With the draft Act on Offshore Renewable Energy Production, submitted to the Norwegian Parliament (Stortinget) in June 2009, the Government takes an important first step in facilitating offshore renewable energy production. The Act is intended to provide a unified legal framework for the construction and operation of facilities for offshore power production from renewable energy resources in Norwegian territorial waters and on and above the Norwegian Continental Shelf.

Introduction

According to a study prepared for Enova, the Norwegian state enterprise set up to promote renewable energy consumption and production, Norwegian territorial waters and the Norwegian continental shelf hold an untapped technical potential for offshore wind power of a staggering 14 000 TWh/y (almost 14 times the energy value of annual Norwegian gas export). Norwegian offshore renewable energy production has hitherto been limited to experimental production and testing of prototypes. The limited development is mainly due to the high cost of offshore renewable energy production compared to land based hydro electric production as well as production from land based wind turbines. Another factor is the currently fragmented and rudimentary legal framework for such activities. The draft Act on Offshore Renewable Energy Production seeks to mend the legislative problem.

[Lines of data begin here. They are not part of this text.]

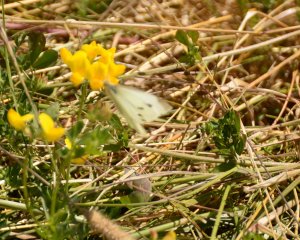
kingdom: Animalia
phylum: Arthropoda
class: Insecta
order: Lepidoptera
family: Pieridae
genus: Pieris
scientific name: Pieris rapae
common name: Cabbage White
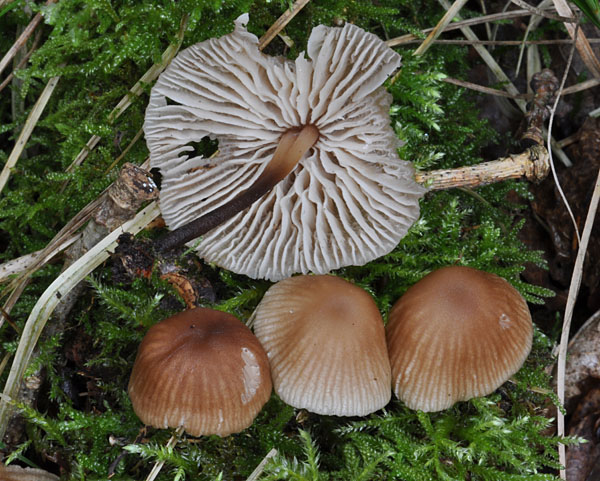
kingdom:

A flexible and non discriminatory regime

Apparently inspired by Norway's successful license regime for offshore petroleum production, the draft Act requires a government license for the construction and operation of facilities for offshore power production, as well as for related facilities for transformation and transmission.

The extent and nature of future development of offshore energy production depend on a number of yet unknown factors and circumstances. Thus, the draft Act aims to provide an overall framework with central principles, allowing for more detailed regulation in secondary legislation (regulations). The draft Act does not distinguish between different renewable technologies; offshore wind, wave and current power, as well as other possible renewable technologies, are encompassed.

The draft Act establishes procedures for the opening of offshore areas for power production and for the award of production licenses and transmission licenses. The license regime does not discriminate between public and private entities, or between Norwegian entities and entities established and registered in EEA agreement member states. Detailed requirements and conditions for the awarding of licenses will be established by regulations. Licenses may be granted for a period of up to 30 years from commissioning of the facilities, with a possibility for a subsequent extension of the license period.

Protecting the environment and third parties

The draft Act provides for developer to conduct extensive impact assessments according to detailed impact assessment procedures divided into two stages. First, before new areas can be made available for offshore power production, the authorities must ensure a strategic assessment of environmental and social impacts of renewable power production in the relevant area, including its effects on other users, such as shipping and fisheries. Developers must also conduct a specific impact assessment before applying for a license or as part of the detailed plan for development and operation of facilities. Before an impact assessment can be approved by the government, the developer must submit its impact assessment program to the relevant authorities for public consultation and approval.

The draft Act addresses the potential negative effect of offshore renewable power production on fisheries in particular detail. To the extent that activities pursuant to the Act take place in a fishing ground and thus fully or partially obstruct fishing activities, the state must provide compensation to adversely affected parties. A licensee, on the other hand, will only be liable for loss due to its obstruction of fishing activities to the extent the loss could have been limited or prevented by appropriate mitigation measures. However, a licensee will be strictly liable for damage caused by pollution or waste from its activities, according to the draft Act, regardless of fault. The liability also includes costs related to reasonable measures to avert or limit such damage or loss. Claims for compensation will be resolved by a committee to be established by the Ministry of Petroleum and Energy.

Finally, the draft Act establishes additional provisions on a number of issues: safety and safety zones around facilities, decommissioning and removal of facilities, appointment of a transmission system operator, area fee to be paid to the state, financial guarantee for obligations and liability in connection with activities under the Act, supervision by relevant authorities, administrative sanctions for violations of the Act, and provisions on the Ministry's right to revoke a license if it was awarded based on incorrect or incomplete information or for material breach of the Act, relevant regulations under the Act or conditions stipulated in the license.

Remaining challenges for offshore hydropower

A legislative framework is only one step towards full scale offshore energy production from renewable resources. With the technology currently available, offshore energy production is not commercially viable. Consequently, the state must also create a sensible and efficient support or subsidy system to stimulate development of renewable energy production.